In one story, called “A Jungle Joke”, Tarzan foils the villagers’ plan to catch a lion, and in the process he switches the goat they’d used as bait with their witch-doctor; when they check the lion trap the next morning they indeed find they have captured a lion, and they also find the mutilated body of the witch-doctor (hee hee!). Later, after they take the captured lion back to their village, Tarzan frees the lion in such a way that about a dozen more villagers are mauled to death and one is eaten alive while Tarzan watches from a tree and giggles. This story once again is called “A Jungle Joke” and Tarzan is the protagonist who later became a popular leading man in films and television, including Disney.

Moving past the cringe-worthy racism that soaks through every page of this book, there are other flaws and head-scratchers that are much more entertaining and less awful and depressing. For example: Tarzan learns how to read by staring at books even though he doesn’t speak English (he doesn’t even speak human). He figures out what the word “God” means (in the Judeo-Christian sense of the word, as in omnipotent creator/giant beard in the sky), and goes on a quest to find God and beat him up (Tarzan is very macho).

One time, Tarzan stole tainted elephant meat from the villagers (in the process of which he shoved one of them into the stew pot for a good joke), and not knowing the meat was tainted he ate it, and then he tripped balls.

Tarzan isn’t all about killing black guys and biting animals to death.
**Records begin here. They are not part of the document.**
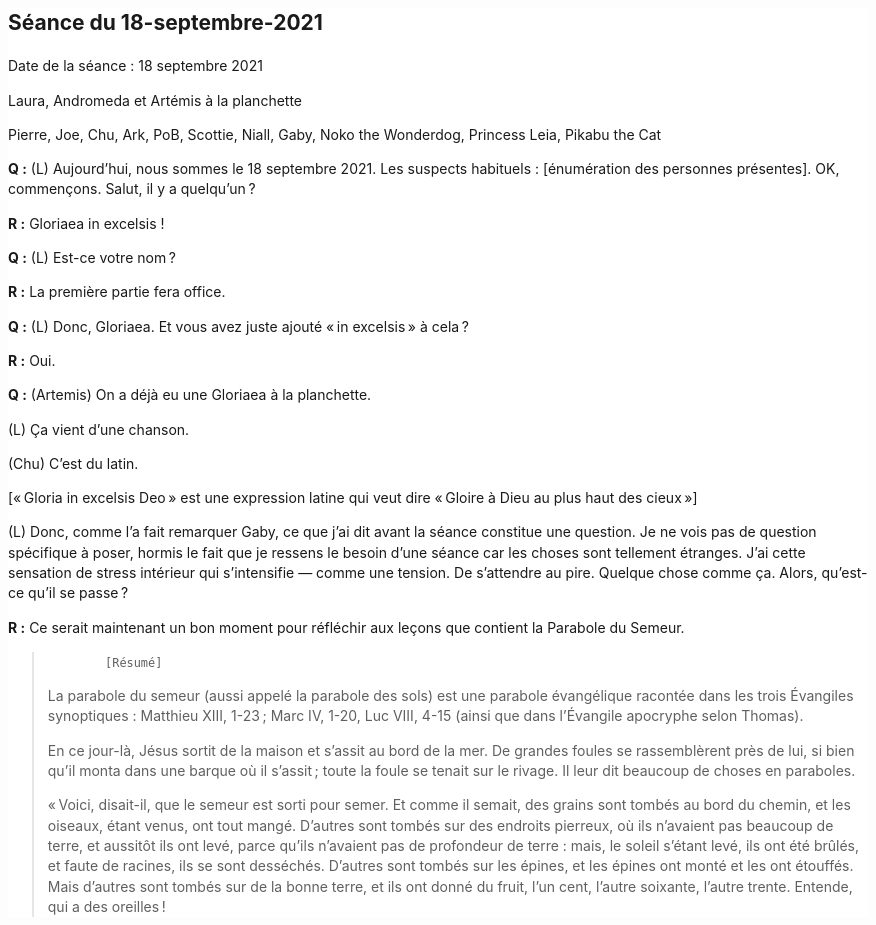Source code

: ## Séance du 18-septembre-2021
Date de la séance : 18 septembre 2021

Laura, Andromeda et Artémis à la planchette

Pierre, Joe, Chu, Ark, PoB, Scottie, Niall, Gaby, Noko the Wonderdog, Princess Leia, Pikabu the Cat

**Q :** (L) Aujourd’hui, nous sommes le 18 septembre 2021. Les suspects habituels : [énumération des personnes présentes]. OK, commençons. Salut, il y a quelqu’un ?

**R :** Gloriaea in excelsis !

**Q :** (L) Est-ce votre nom ?

**R :** La première partie fera office.

**Q :** (L) Donc, Gloriaea. Et vous avez juste ajouté « in excelsis » à cela ?

**R :** Oui.

**Q :** (Artemis) On a déjà eu une Gloriaea à la planchette.

(L) Ça vient d’une chanson.

(Chu) C’est du latin.

[« Gloria in excelsis Deo » est une expression latine qui veut dire « Gloire à Dieu au plus haut des cieux »]

(L) Donc, comme l’a fait remarquer Gaby, ce que j’ai dit avant la séance constitue une question. Je ne vois pas de question spécifique à poser, hormis le fait que je ressens le besoin d’une séance car les choses sont tellement étranges. J’ai cette sensation de stress intérieur qui s’intensifie — comme une tension. De s’attendre au pire. Quelque chose comme ça. Alors, qu’est-ce qu’il se passe ?

**R :** Ce serait maintenant un bon moment pour réfléchir aux leçons que contient la Parabole du Semeur.





<blockquote data-attributes="" data-quote="" data-source="" class="bbCodeBlock bbCodeBlock--expandable bbCodeBlock--quote js-expandWatch">
	
	
		
		
			[Résumé]

La parabole du semeur (aussi appelé la parabole des sols) est une parabole évangélique racontée dans les trois Évangiles synoptiques : Matthieu XIII, 1-23 ; Marc IV, 1-20, Luc VIII, 4-15 (ainsi que dans l’Évangile apocryphe selon Thomas).

En ce jour-là, Jésus sortit de la maison et s’assit au bord de la mer. De grandes foules se rassemblèrent près de lui, si bien qu’il monta dans une barque où il s’assit ; toute la foule se tenait sur le rivage. Il leur dit beaucoup de choses en paraboles.

« Voici, disait-il, que le semeur est sorti pour semer. Et comme il semait, des grains sont tombés au bord du chemin, et les oiseaux, étant venus, ont tout mangé. D’autres sont tombés sur des endroits pierreux, où ils n’avaient pas beaucoup de terre, et aussitôt ils ont levé, parce qu’ils n’avaient pas de profondeur de terre : mais, le soleil s’étant levé, ils ont été brûlés, et faute de racines, ils se sont desséchés. D’autres sont tombés sur les épines, et les épines ont monté et les ont étouffés. Mais d’autres sont tombés sur de la bonne terre, et ils ont donné du fruit, l’un cent, l’autre soixante, l’autre trente. Entende, qui a des oreilles !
He also learns about the meaning of family and parenthood. Tarzan wants very badly to have a baby to care for, and after he realizes he can’t make one with one of his she-ape family members, he decides to steal one from the black villagers. To his credit, Tarzan realizes (eventually, after the kid is almost eaten by hyenas because of Tarzan) that the child should be with his own mother, even if she is ugly and black with gross stuff in her face.

Did I say this book made me laugh? Well, it did, but only until about halfway through. By the fifth or sixth story I stopped laughing and started wondering more or less “What the fuck?” I mean, Burroughs isn’t the worst writer ever, his language is somewhat eloquent and he really likes to use words like “thews” and “spoor”, which was amusing for a while. And the logical inconsistencies and Burroughs’ obvious and total lack of knowledge about the jungle was good for a few giggles (lions, apes, people, hyenas, elephants, panthers, gorillas and rhinoceroses all living essentially on top of one another in the jungle…lions in the jungle? Oh and Tarzan’s ape tribe have a verbal language well-developed enough to discuss concepts like God, and did I mention Tarzan learned what the word “God” meant by staring at a book for a long time?). But the laughs began to wear thin around the time Tarzan fed the outcast leper to the leper’s own pet hyenas, and I finished the book as quickly as possible, racing through the last story wherein Tarzan becomes head of his ape tribe by rescuing the moon from a lion in the sky (say what?).